## DOCUMENT TEXT

Cut the Apple
Reject Rory: Thanks for your timely article on Judge Rory Olsen ["Judging Rory," by Margaret Downing, October 31]. As a normally straight-Republican voter, I made an exception in Olsen's case when I voted Tuesday.
The GOP is much better off without that bad apple.
Forgotten fields: As a five-year-plus T.H. Rogers parent, I have to wonder about the school board's best interests regarding the green space surrounding our school ["Power Plays," by Margaret Downing, October 24]. Like other parents, I didn't even realize the space belonged to HISD.
We refer to our campaign for shared green space as "Fields for All." We would like a small slice of the Post Oak pie -- maybe a jogging track, which could be used by the entire community.
Don't refer to us as spoiled parents; our children must jog around the school and subject themselves to the congested sidewalks of San Felipe during their mile runs. Others jog the parking lot. Whatever happened to "safety first"?
Our kids are taught to share at an early age. I hope the board and the Post Oak Little League can eventually learn the lesson as well.
Carol E. Vaughn
Play ball: The opening paragraph is illustrative of Margaret Downing's slanted message where she refers to the "crappy wedge of a playground" the children at Rogers have. Significant portions of the equipment on what Ms. Downing refers to as an excrementatious playground were provided by the Be An Angel foundation and other like-minded entities.
Improvements made during the time the Post Oak Little League and Post Oak Pony League have leased this property have served to significantly remedy what had been a miasmal quagmire after rains. Further, the extensive lighting continuously serves to make the surrounding area much safer.
Though it has no relevance to the issue at hand, one must ask, When did the Rogers girls' team start playing city championship-quality volleyball on a soccer field?
Peggy Sue Gay stated that she has sons in the baseball leagues, but a hasty check of those rosters and consultation with parents found no known participation by Gays in those leagues.
If the disgruntled parents at Rogers had approached Mr. Shadwick and HISD with a clear vision, a detailed budget and a workable plan, they might have received a more favorable response.
The Houston Press and Ms. Downing have not done anybody any favors by attempting to use the perceived cultural elitism of the Post Oak baseball leagues as a wedge to divide them from T.H. Rogers parents questioning the continued use and improvements of the land leased to the Post Oak baseball leagues. By reporting an ever increasing and unfortunately not-so-unique penchant for someone wanting something without having to work or pay for it, the article has only succeeded in exposing the unhappy campers at T.H. Rogers as the indolent whiners they are.

## WHAT TO DO
Resume the letters to the editor about Judge Olsen and the T.H. Rogers fields, starting after their last sentence.

## STORED ROWS
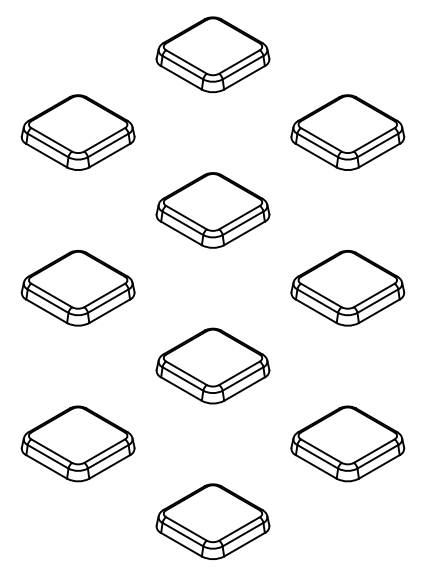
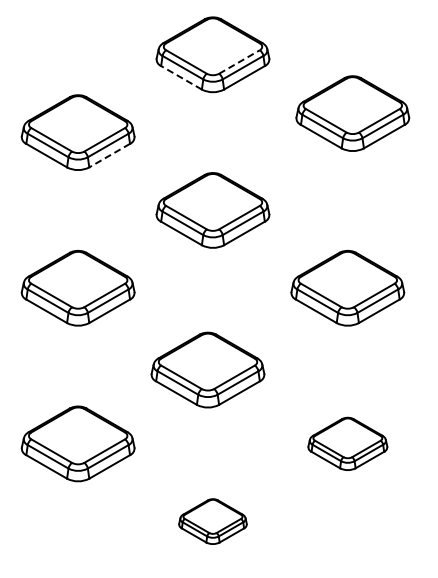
line at (239, 62): solid -> dashed
line at (181, 77): solid -> dashed
part at (347, 132) position: (347, 132) -> (352, 113)
line at (109, 155): solid -> dashed
part at (212, 365) position: (212, 365) -> (207, 369)
part at (347, 443) size: 116x78 px -> 82x55 px
part at (212, 521) size: 116x77 px -> 70x47 px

## RESPONSE TO THIS TASK
Simply stated: Be quiet and do your homework.
Cut the crop-circle crap: Dylan Krider's "Space Center & Me" article [October 10] is very angry, and it sounds like he has good reason. I'm glad that he has said so publicly. I was contacted by the center to provide information for this exhibit; I haven't seen it, so I don't know what they ended up using. But from the tone of Krider's article it sounds as if they flat ignored the ten years of scientific work that has been accomplished on the crop-circle phenomenon by our scientists, who have been methodically examining plants and soils from crop-circle sites in eight countries.
This work has all been carried out by professional, credentialed scientists, utilizing standard scientific methodology. And it clearly shows that something other than people with planks and boards is behind the crop-circle enigma. Some people do make some crop circles, but apparently they don't make them all.
We have never suggested that "aliens" have anything whatsoever to do with crop circles. We find the genuine events intriguing, and the plant/soil results so far are indicative of an as-yet-unrecognized (or possibly new) energy system at work in our environment.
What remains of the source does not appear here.